United States of America - The manufacturer of terbinafine (Lamictal®) has provided new prescribing information concerning rare cases of hepatic failure, some leading to death or liver transplant. Terbinafine is used for the treatment of onychomycosis.
In the majority of the cases reported, patients had serious underlying systemic conditions and an uncertain causal relationship with terbinafine. Although postmarketing surveillance have shown no increase in the frequency of these adverse events, proper patient selection should be reinforced.

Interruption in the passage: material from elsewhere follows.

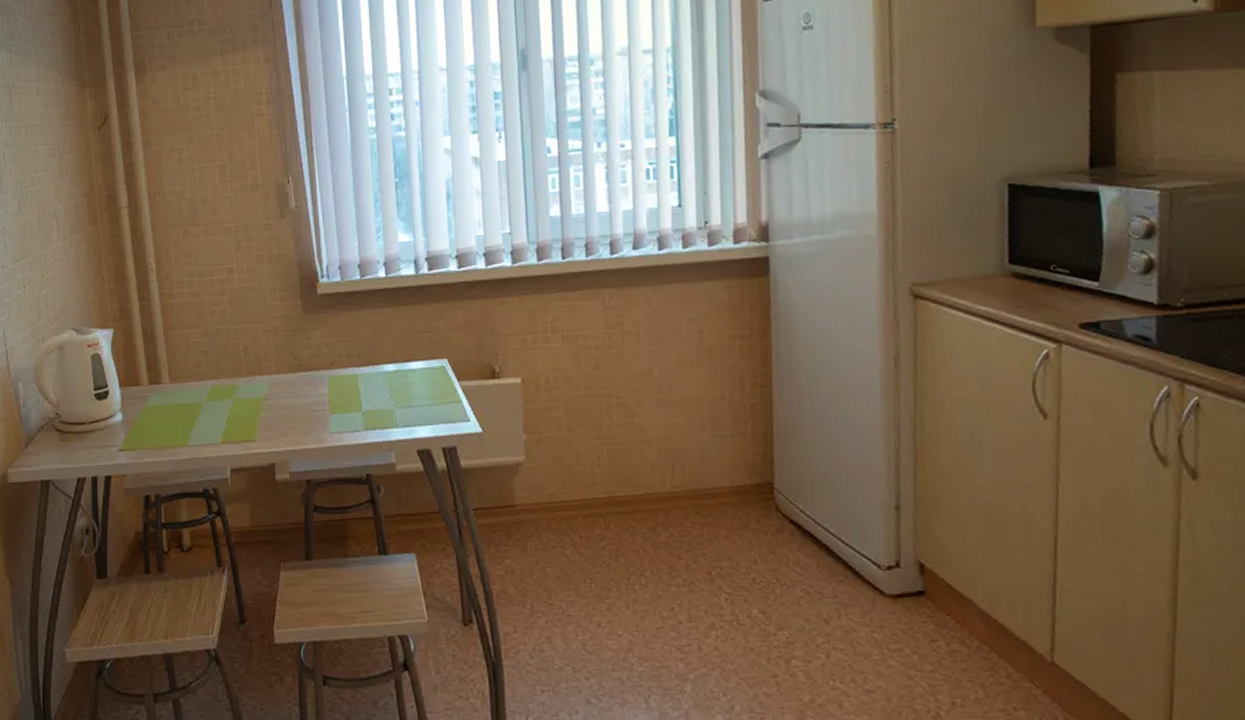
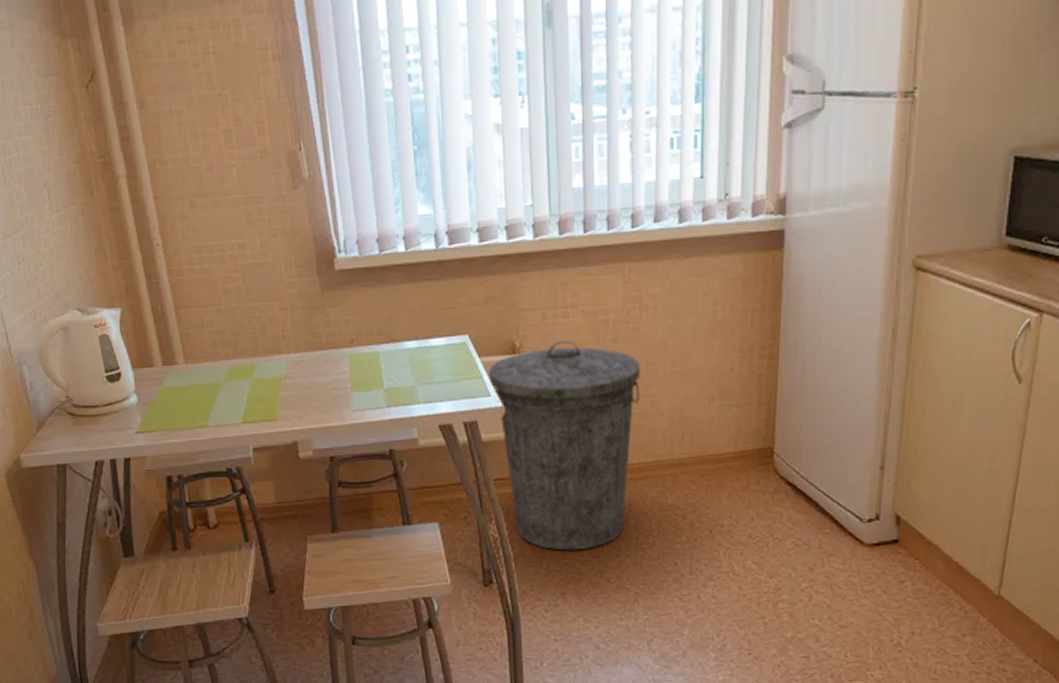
trash can: none [468,365,626,590] -> present [489,339,640,551]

A revision has been made to the warnings, precautions and adverse reactions sections of the labelling. Terbinafine is not recommended for patients with chronic or active liver disease. Pretreatment serum transaminase tests are advised for all patients, irrespective of preexisting liver disease and patients should be warned to report immediately any symptoms, such as persistent nausea, anorexia, fatigue, vomiting, right upper abdominal pain, jaundice, dark urine or pale stools.
In vitro studies have also shown that terbinafine inhibits CYP2D6-medicated metabolism, which may be of clinical relevance for compounds predominantly metabolized by this enzyme such as tricyclic antidepressants, beta-blockers, selective serotonin reuptake inhibitors (SSRIs), and monoamine oxidase (MAO) inhibitors.
Reference: Letter from Novartis, New Jersey, USA, dated May 2001.